Research & Innovation
Manufacturing analytics: harnessing data to streamline operations
By Pulp & Paper Canada
By Pulp & Paper Canada
It’s a scary word to those less-than-tech-savvy business owners and operators out there, and particularly for manufacturers who do most of their analysis on the shop floor.
But harnessing data and using it to streamline operations is easier than you think, according to the gurus at Deloitte.
And it’s even easier for small to medium-sized enterprises that can take advantage of an abundance of free tools to maximize budgets and productivity for little to no cost at all.
According to Rhys Morgan, senior manager in technology strategy with Deloitte’s Edmonton office, it’s called ‘the scale paradox’; the idea that being a smaller-sized firm makes it easier to invest in the power of analytics.
“What we’re finding is that the smaller organizations with the least capital are sometimes better positioned to leverage analytics as a concept,” he said.
“The reason for that is they are smaller (and) this work is less capital intensive. The bigger organizations that have made more significant investments (elsewhere) may not be as well positioned as some of the smaller organizations.”

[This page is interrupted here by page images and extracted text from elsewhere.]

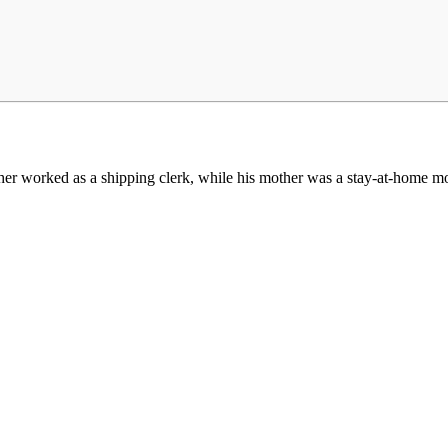
ther worked as a shipping clerk, while his mother was a stay-at-home m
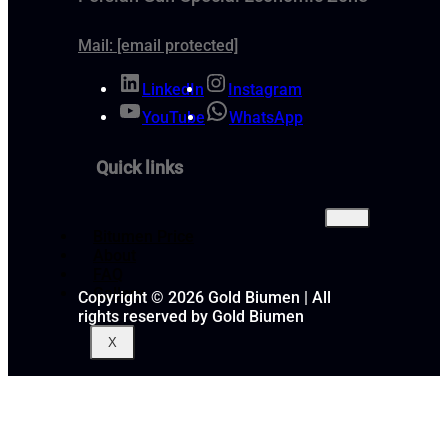
Mail:
[email protected]
LinkedIn
Instagram
YouTube
WhatsApp
Quick links
Bitumen Price
About
FAQ
Gallery
Copyright © 2026 Gold Biumen | All
rights reserved by Gold Biumen
X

The first hurdle to get over when considering how analytics can help you trim the operational fat is getting over the word itself, Morgan said.
Speaking at the Western Manufacturing Technology Show (WMTS) in Edmonton, Morgan said the best way to approach the idea of analytics is by simplifying it.
Instead, look at it as simply extracting information from data—data you probably already have, Morgan said.
Generally speaking, there are three sets, or streams, of data to break down: internal; external; and extended value chain.
“There’s a significant amount of data being created across the (manufacturing) sector from multiple sources,” Morgan said.
Internal data—sourcing, production logistics and sales—is very diverse, he said, but is infrequent and not the greatest quality to work from.
Extended value chain data—supplier, distributor and customer—isn’t widely used yet and therefore can be difficult to track, while external data—economic, geospacial, statistics, mobility and social media—is often traceable through free channels.
“You need to look at every single bit of data that you have, look at what the sources are, look at how you’re gathering it, look at the quality of it,” Morgan said.
Whether it’s third-party supplier data or the information found within the piles of paper on your desk, the problems you can solve using analytics include trend analysis and causality; operational efficiency; cost optimization; and product management, to name a few.
Predictive analytics—using the past to predict the future—can even be done using existing data to do a simple-yet-effective workplace injury analysis, potentially saving lost time and money.
According to Morgan, analytics can even help you go lean by breaking down down issues and inefficiencies that have historically stood in your way.
“Having true insight over your data will help you identify those areas that aren’t lean (and) will help you make better decisions around those areas that may need to be leaned, processes that need to be optimized,” Morgan said. “Then you can target your lean agenda.
“Everyone’s making big investments in lean manufacturing, but where are you going to start? If you have a better understanding of your organization you know where to invest your lean dollar much more efficiently to get a better bang for your buck.”
And the best part is, applying analytics to your business is only as expensive was you want it to be, according to Morgan.
While hiring someone who can accurately analyze data may not be realistic for small capital manufacturers, having the right skills and tools is sometimes all you need to get started down the path to streamlining your business.
“It’s a very easy thing to do with the right focus and the right skill set and the right effort,” Morgan said. “What comes out of that is a significant amount of value in terms of getting true insight (out of) data.”